**Vorliegende Datensätze**
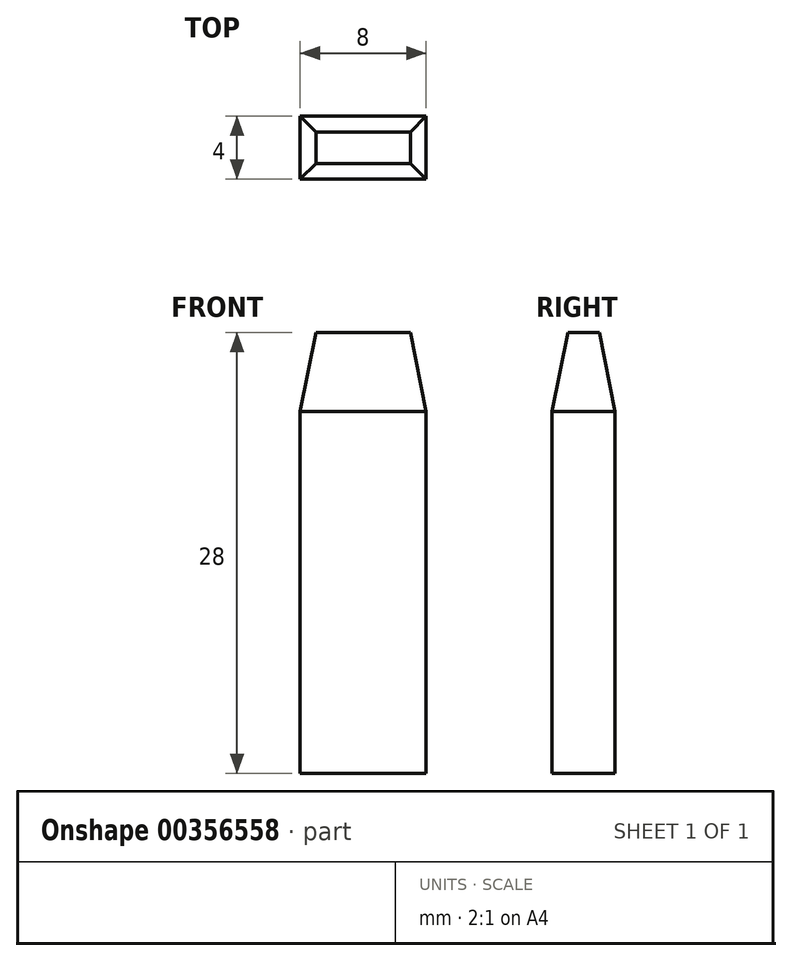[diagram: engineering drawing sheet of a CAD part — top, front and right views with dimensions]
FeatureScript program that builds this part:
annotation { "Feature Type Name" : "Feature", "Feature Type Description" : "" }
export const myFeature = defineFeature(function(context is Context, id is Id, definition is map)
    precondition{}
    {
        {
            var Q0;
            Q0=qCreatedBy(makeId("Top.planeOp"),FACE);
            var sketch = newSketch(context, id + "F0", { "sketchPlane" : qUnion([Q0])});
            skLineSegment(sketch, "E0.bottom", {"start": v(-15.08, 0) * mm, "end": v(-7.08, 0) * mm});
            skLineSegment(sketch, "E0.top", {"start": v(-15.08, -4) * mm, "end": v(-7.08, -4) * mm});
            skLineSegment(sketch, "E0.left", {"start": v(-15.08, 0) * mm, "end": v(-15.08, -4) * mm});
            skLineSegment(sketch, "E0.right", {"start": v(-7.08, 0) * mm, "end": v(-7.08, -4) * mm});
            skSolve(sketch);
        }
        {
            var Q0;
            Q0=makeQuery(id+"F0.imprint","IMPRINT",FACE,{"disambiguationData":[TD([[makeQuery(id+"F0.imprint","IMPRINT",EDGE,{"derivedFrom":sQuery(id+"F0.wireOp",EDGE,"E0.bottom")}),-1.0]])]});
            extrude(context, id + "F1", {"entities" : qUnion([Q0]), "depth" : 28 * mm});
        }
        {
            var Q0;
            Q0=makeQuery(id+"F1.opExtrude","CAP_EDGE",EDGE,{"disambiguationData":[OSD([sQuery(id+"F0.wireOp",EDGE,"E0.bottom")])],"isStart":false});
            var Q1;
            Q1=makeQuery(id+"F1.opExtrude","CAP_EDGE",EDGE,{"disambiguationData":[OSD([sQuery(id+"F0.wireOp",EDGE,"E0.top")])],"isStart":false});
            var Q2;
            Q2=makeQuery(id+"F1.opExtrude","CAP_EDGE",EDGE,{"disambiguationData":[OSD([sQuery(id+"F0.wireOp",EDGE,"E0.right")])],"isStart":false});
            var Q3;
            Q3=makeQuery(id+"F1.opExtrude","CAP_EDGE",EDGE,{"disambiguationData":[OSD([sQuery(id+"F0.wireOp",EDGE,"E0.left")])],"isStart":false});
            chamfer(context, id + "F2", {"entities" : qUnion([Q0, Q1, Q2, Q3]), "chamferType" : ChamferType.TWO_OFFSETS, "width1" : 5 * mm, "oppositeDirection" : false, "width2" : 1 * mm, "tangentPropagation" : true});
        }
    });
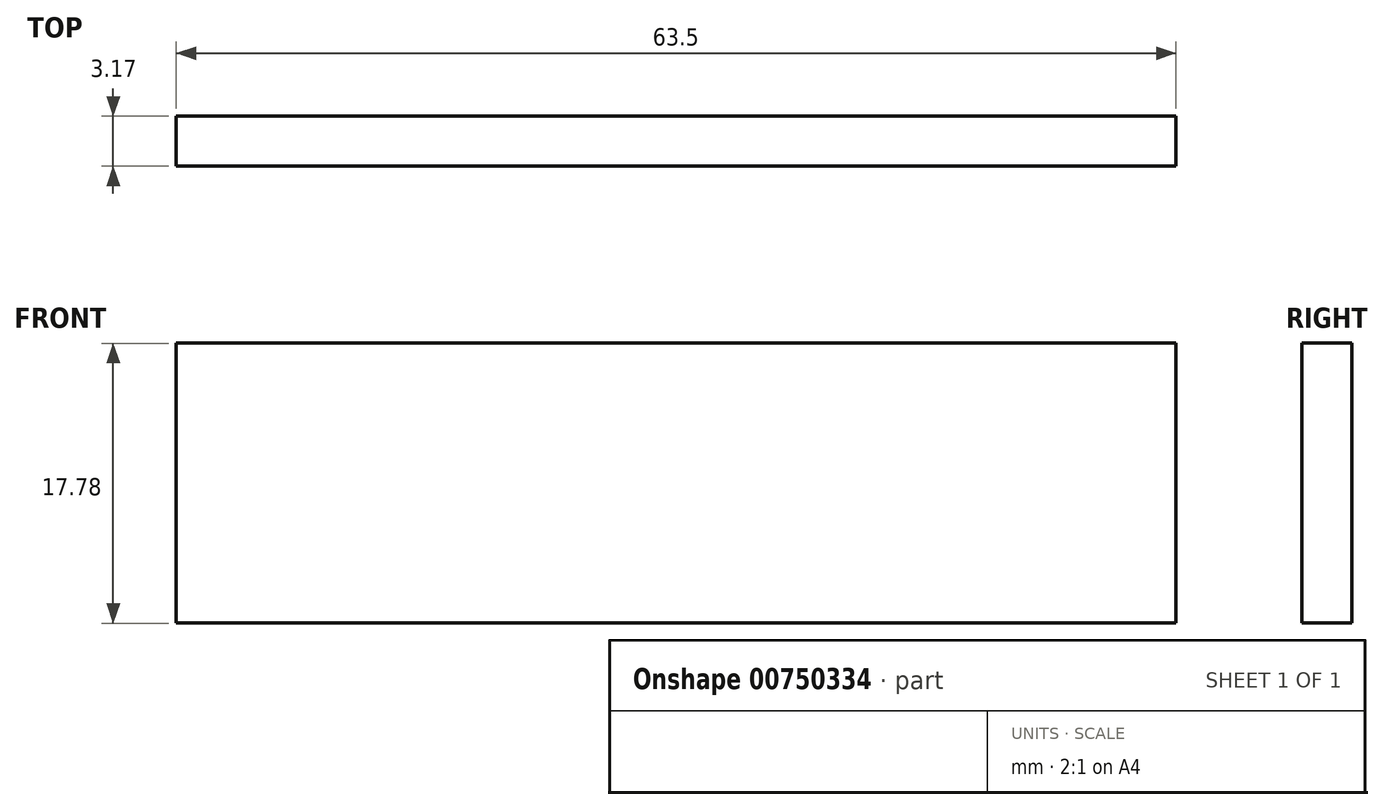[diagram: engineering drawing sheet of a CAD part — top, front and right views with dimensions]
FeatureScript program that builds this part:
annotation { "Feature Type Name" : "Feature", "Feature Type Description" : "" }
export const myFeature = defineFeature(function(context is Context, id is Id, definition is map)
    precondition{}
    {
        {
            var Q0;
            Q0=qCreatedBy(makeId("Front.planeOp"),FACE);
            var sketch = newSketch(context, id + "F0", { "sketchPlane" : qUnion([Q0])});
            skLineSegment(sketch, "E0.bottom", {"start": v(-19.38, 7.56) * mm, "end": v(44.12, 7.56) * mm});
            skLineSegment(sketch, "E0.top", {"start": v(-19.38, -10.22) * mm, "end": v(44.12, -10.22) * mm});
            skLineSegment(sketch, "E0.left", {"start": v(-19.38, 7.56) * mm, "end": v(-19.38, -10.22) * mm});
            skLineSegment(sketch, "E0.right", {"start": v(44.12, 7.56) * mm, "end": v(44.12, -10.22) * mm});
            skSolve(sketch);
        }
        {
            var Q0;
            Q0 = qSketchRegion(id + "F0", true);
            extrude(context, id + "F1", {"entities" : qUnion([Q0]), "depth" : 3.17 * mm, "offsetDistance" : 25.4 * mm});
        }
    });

**Schriftlicher Auftrag**
Gib jede Zeile der Datensätze zurück, in der die Zeichenfolge "isStart" vorkommt. Achte dabei auf Groß- und Kleinschreibung.

**Antwort zur Übung**
            Q0=makeQuery(id+"F1.opExtrude","CAP_EDGE",EDGE,{"disambiguationData":[OSD([sQuery(id+"F0.wireOp",EDGE,"E0.bottom")])],"isStart":false});
            Q1=makeQuery(id+"F1.opExtrude","CAP_EDGE",EDGE,{"disambiguationData":[OSD([sQuery(id+"F0.wireOp",EDGE,"E0.top")])],"isStart":false});
            Q2=makeQuery(id+"F1.opExtrude","CAP_EDGE",EDGE,{"disambiguationData":[OSD([sQuery(id+"F0.wireOp",EDGE,"E0.right")])],"isStart":false});
            Q3=makeQuery(id+"F1.opExtrude","CAP_EDGE",EDGE,{"disambiguationData":[OSD([sQuery(id+"F0.wireOp",EDGE,"E0.left")])],"isStart":false});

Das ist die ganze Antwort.